*BRIEF*. Your response should be every line of the data, written out exactly.
-------- MATERIAL PROVIDED
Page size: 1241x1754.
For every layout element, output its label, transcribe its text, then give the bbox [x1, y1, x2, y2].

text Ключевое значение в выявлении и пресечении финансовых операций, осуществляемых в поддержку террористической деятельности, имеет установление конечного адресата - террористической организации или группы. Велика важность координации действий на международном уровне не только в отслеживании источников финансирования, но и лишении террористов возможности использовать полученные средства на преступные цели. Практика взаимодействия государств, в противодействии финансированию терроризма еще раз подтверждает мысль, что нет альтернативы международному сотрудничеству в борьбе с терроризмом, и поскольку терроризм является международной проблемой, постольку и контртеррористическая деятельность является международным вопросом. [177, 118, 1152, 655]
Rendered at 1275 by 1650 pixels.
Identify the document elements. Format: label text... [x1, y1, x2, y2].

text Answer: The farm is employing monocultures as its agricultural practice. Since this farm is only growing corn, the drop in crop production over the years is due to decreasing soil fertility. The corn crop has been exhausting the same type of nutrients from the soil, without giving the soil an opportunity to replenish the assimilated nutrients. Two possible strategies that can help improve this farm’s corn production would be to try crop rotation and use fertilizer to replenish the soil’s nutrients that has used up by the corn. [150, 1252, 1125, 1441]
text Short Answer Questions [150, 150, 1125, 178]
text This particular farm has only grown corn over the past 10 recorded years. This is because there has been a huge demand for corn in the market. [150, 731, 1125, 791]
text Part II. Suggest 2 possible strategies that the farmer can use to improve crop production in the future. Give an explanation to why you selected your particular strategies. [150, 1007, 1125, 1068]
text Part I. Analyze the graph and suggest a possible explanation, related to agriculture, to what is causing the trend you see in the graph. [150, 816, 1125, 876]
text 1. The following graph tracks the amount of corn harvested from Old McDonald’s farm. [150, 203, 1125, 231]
----------------
*TASK SOLUTION*.
Page size: 1241x1754.
For every layout element, output its label, transcribe its text, then give the bbox [x1, y1, x2, y2].

text Ключевое значение в выявлении и пресечении финансовых операций, осуществляемых в поддержку террористической деятельности, имеет установление конечного адресата - террористической организации или группы. Велика важность координации действий на международном уровне не только в отслеживании источников финансирования, но и лишении террористов возможности использовать полученные средства на преступные цели. Практика взаимодействия государств, в противодействии финансированию терроризма еще раз подтверждает мысль, что нет альтернативы международному сотрудничеству в борьбе с терроризмом, и поскольку терроризм является международной проблемой, постольку и контртеррористическая деятельность является международным вопросом. [177, 118, 1152, 655]
Rendered at 1275 by 1650 pixels.
Identify the document elements. Format: label text... [x1, y1, x2, y2].

text Answer: The farm is employing monocultures as its agricultural practice. Since this farm is only growing corn, the drop in crop production over the years is due to decreasing soil fertility. The corn crop has been exhausting the same type of nutrients from the soil, without giving the soil an opportunity to replenish the assimilated nutrients. Two possible strategies that can help improve this farm’s corn production would be to try crop rotation and use fertilizer to replenish the soil’s nutrients that has used up by the corn. [150, 1252, 1125, 1441]
text Short Answer Questions [150, 150, 1125, 178]
text This particular farm has only grown corn over the past 10 recorded years. This is because there has been a huge demand for corn in the market. [150, 731, 1125, 791]
text Part II. Suggest 2 possible strategies that the farmer can use to improve crop production in the future. Give an explanation to why you selected your particular strategies. [150, 1007, 1125, 1068]
text Part I. Analyze the graph and suggest a possible explanation, related to agriculture, to what is causing the trend you see in the graph. [150, 816, 1125, 876]
text 1. The following graph tracks the amount of corn harvested from Old McDonald’s farm. [150, 203, 1125, 231]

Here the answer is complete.